Grand dictionnaire universel du XIXe siècle/Révolution (DU PROGRÈS DE LA) et de la guerre contre l’Église, par Lamennais

La bibliothèque libre.
Administration du grand dictionnaire universel (13, part. 3p. 1124).

Révolution (DU PROGRÈS DE LA) et de la guerre contre l’Église, par Lamennais (Paris, 1829, in-8o). Lorsque Lamennais a écrit cet ouvrage, il voyait la Restauration pencher vers sa ruine, les idées libérales gagner chaque jour du terrain. Désespérant de la légitimité, exaspéré des résistances de son propre parti, il résolut d’intimider en même temps le pouvoir et le clergé gallican. Il n’osait point encore afficher le programme de l’avenir : Dieu et la liberté, mais il s’apprêtait à le faire. Le point de départ de cette conversion aux idées démocratiques est le livre sur la Révolution. « Que la France et l’Europe, dit-il au début, s’acheminent vers des révolutions nouvelles, c’est maintenant ce que chacun voit. Les plus intrépides espérances, nourries longtemps par l’intérêt ou par l’imbécillité, cèdent à l’évidence des faits, sur lesquels il n’est plus possible à qui que ce soit de se faire illusion. Rien ne saurait demeurer tel qu’il est ; tout chancelle, tout penche : conturbatae sunt gentes et inclinata sunt regna. La persécution religieuse à laquelle le pouvoir s’est laissé entraîner, et qui dépassera de beaucoup le point où il se flatte de l’arrêter peut-être, donne à ses ennemis la mesure de sa faiblesse et annonce sa ruine ; car toute faction qui a pu dominer le pouvoir le renversera tôt ou tard, et commander, c’est déjà régner : le reste n’est qu’une simple forme. »

Cet arrêt prononcé, Lamennais se demande ce qu’il y a à faire dans l’effroyable confusion de doctrines à laquelle la société est en proie. Selon lui, il y a à protester, à dire la vérité sans s’inquiéter des conséquences que cette conduite peut avoir. Il revendique pour le catholicisme la liberté « promise par la charte à toutes les religions, la liberté dont jouissent les protestants, les juifs, dont jouiraient les sectateurs de Mahomet et de Bouddha, s’il en existait en France. Ce n’est pas, pense-t-il, trop demander, et vingt-cinq millions de catholiques ont bien le droit aussi de se compter pour quelque chose, le droit de ne pas trouver bon qu’on fasse d’eux un peuple de serfs, des espèces d’ilotes ou de parias. » Il se plaint qu’on soit habitué à ne voir en eux qu’une masse inerte, née pour subir tous les jougs ! Il s’en fera le porte-voix, le tribun. Il demande donc la liberté de conscience, la liberté de la presse, la liberté de l’éducation. Le programme devait sonner mal à quelques oreilles catholiques et en particulier à celles du saint-siége. Mais Lamennais se flattait de faire taire, quand l’occasion se présenterait, leurs réclamations importunes. Il traite successivement de l’époque actuelle, du libéralisme et du gallicanisme qu’il confond dans une réprobation commune, puis des progrès de la révolution politique et religieuse. Il termine par un examen des devoirs du clergé dans des circonstances aussi solennelles.

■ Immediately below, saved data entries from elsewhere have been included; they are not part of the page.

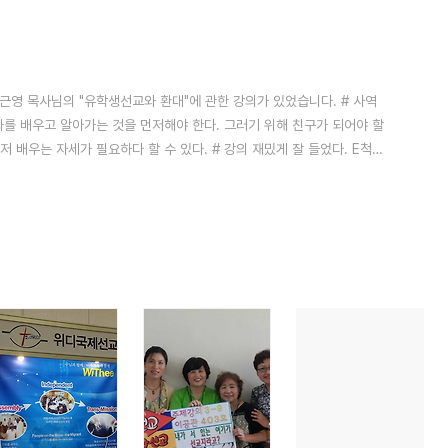
씀이 인상적이었다. #. 오늘 강의 대체적으로 좋았다. 이분야에서 연구하
세한 내역을 듣고 싶은데 앞으로 기대가 된다. 사역자에게 필요한 내용이
 신앙을 갖게..
 유근영 목사님의 "유학생선교와 환대"에 관한 강의가 있었습니다. # 사역
문화를 배우고 알아가는 것을 먼저해야 한다. 그러기 위해 친구가 되어야 할
저 배우는 자세가 필요하다 할 수 있다. # 강의 재밌게 잘 들었다. E척도
 거리가 있다는 것을 알았다. 어린이날에 남아공에서 오신 외국어 여교사
 질병으로 먼저 귀국하였고 이분은 남아공은 치안이 안좋아서 한국에 있
..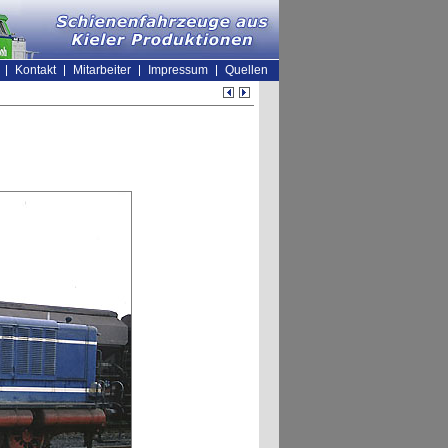
Kontakt
Mitarbeiter
Impressum
Quellen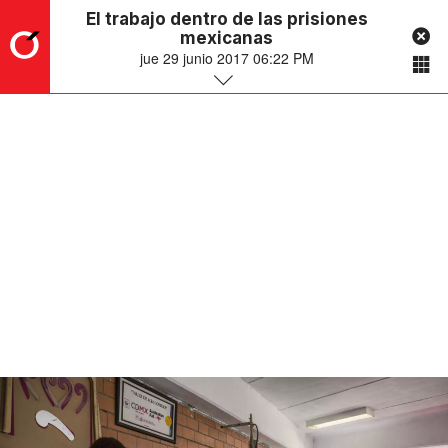
El trabajo dentro de las prisiones
mexicanas
jue 29 junio 2017 06:22 PM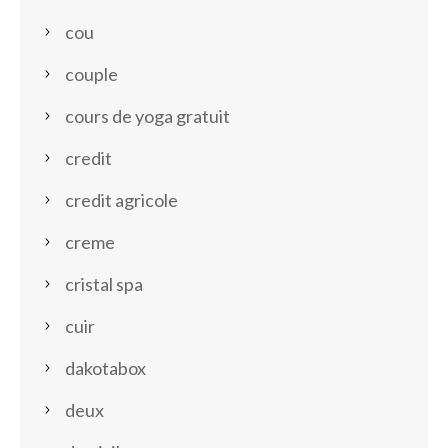
cou
couple
cours de yoga gratuit
credit
credit agricole
creme
cristal spa
cuir
dakotabox
deux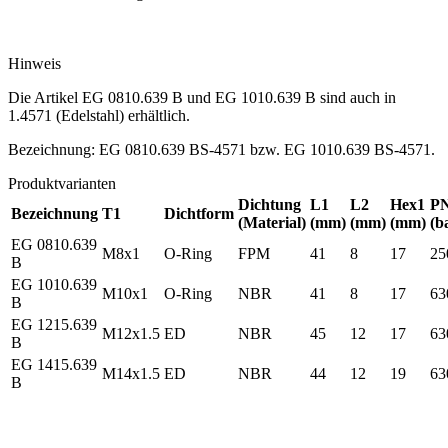
Hinweis
Die Artikel EG 0810.639 B und EG 1010.639 B sind auch in
1.4571 (Edelstahl) erhältlich.
Bezeichnung: EG 0810.639 BS-4571 bzw. EG 1010.639 BS-4571.
Produktvarianten
Dichtung
L1
L2
Hex1
P
Bezeichnung
T1
Dichtform
(Material)
(mm)
(mm)
(mm)
(b
EG 0810.639
M8x1
O-Ring
FPM
41
8
17
25
B
EG 1010.639
M10x1
O-Ring
NBR
41
8
17
63
B
EG 1215.639
M12x1.5
ED
NBR
45
12
17
63
B
EG 1415.639
M14x1.5
ED
NBR
44
12
19
63
B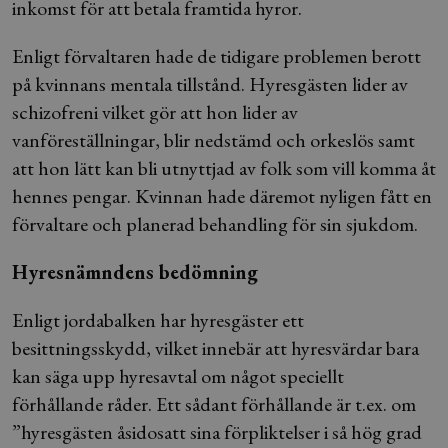
inkomst för att betala framtida hyror.
Enligt förvaltaren hade de tidigare problemen berott
på kvinnans mentala tillstånd. Hyresgästen lider av
schizofreni vilket gör att hon lider av
vanföreställningar, blir nedstämd och orkeslös samt
att hon lätt kan bli utnyttjad av folk som vill komma åt
hennes pengar. Kvinnan hade däremot nyligen fått en
förvaltare och planerad behandling för sin sjukdom.
Hyresnämndens bedömning
Enligt jordabalken har hyresgäster ett
besittningsskydd, vilket innebär att hyresvärdar bara
kan säga upp hyresavtal om något speciellt
förhållande råder. Ett sådant förhållande är t.ex. om
”hyresgästen åsidosatt sina förpliktelser i så hög grad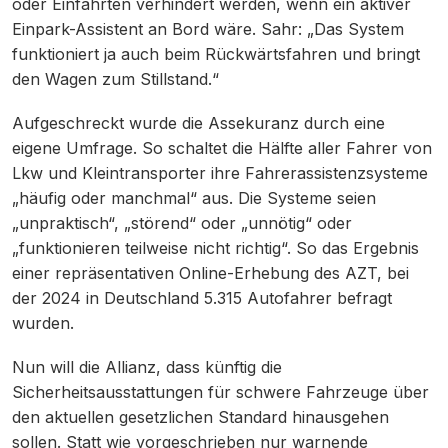
oder Einfahrten verhindert werden, wenn ein aktiver
Einpark-Assistent an Bord wäre. Sahr: „Das System
funktioniert ja auch beim Rückwärtsfahren und bringt
den Wagen zum Stillstand.“
Aufgeschreckt wurde die Assekuranz durch eine
eigene Umfrage. So schaltet die Hälfte aller Fahrer von
Lkw und Kleintransporter ihre Fahrerassistenzsysteme
„häufig oder manchmal“ aus. Die Systeme seien
„unpraktisch“, „störend“ oder „unnötig“ oder
„funktionieren teilweise nicht richtig“. So das Ergebnis
einer repräsentativen Online-Erhebung des AZT, bei
der 2024 in Deutschland 5.315 Autofahrer befragt
wurden.
Nun will die Allianz, dass künftig die
Sicherheitsausstattungen für schwere Fahrzeuge über
den aktuellen gesetzlichen Standard hinausgehen
sollen. Statt wie vorgeschrieben nur warnende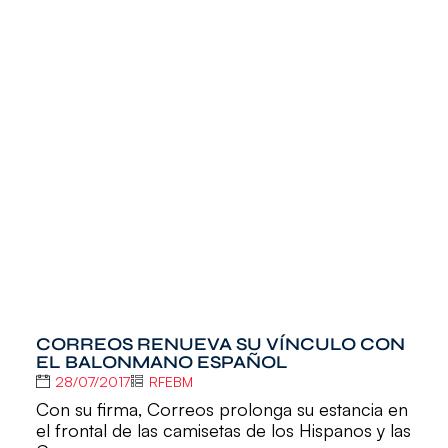
CORREOS RENUEVA SU VÍNCULO CON
EL BALONMANO ESPAÑOL
28/07/2017
RFEBM
Con su firma, Correos prolonga su estancia en
el frontal de las camisetas de los Hispanos y las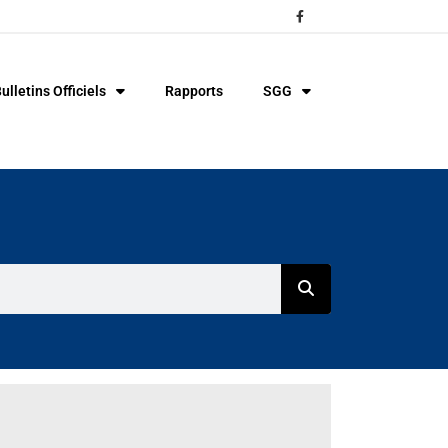
ulletins Officiels
Rapports
SGG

Son principal argument contre la civilisation moderne, c’est, dit-il, qu’il n’y a plus de liens sociaux. Il n’y a plus que des lois extérieures, c’est-à-dire plus de société réelle, attendu que la pensée de chacun est hostile à la pensée du voisin et sa volonté rebelle au joug des lois. Le libéralisme trahit cette situation ; le gallicanisme est son complice ecclésiastique. C’est lui qui a établi le despotisme en France en aidant le roi à mépriser la tradition et à ne prendre que son bon plaisir pour maxime. On conçoit les colères qu’un tel langage dut soulever parmi les membres du clergé gallican. Il est constant, néanmoins, qu’ils méritaient les invectives de Lamennais et que leur servilité sous la Restauration est comparable à ce qu’elle avait été sous Louis XIV. Lamennais est effrayé du discrédit dans lequel est tombé le clergé devant la France libérale ou simplement devant les esprits indépendants. Il conseille aux prêtres de s’amender et de rentrer dans leur rôle évangélique et indépendant du pouvoir. « L’avenir, dit-il, est trop sérieux ; il aura prochainement des conséquences qui touchent de trop près aux plus grands intérêts de l’Église pour qu’un prêtre ne se demande pas avec une vive sollicitude quels sont ses devoirs au milieu de tout ce qui se fait et de tout ce qui se prépare. » Cet ouvrage produisit en France, dans le monde politique et gouvernemental comme dans le monde clérical, une émotion profonde, que les événements de 1830 justifièrent parfaitement.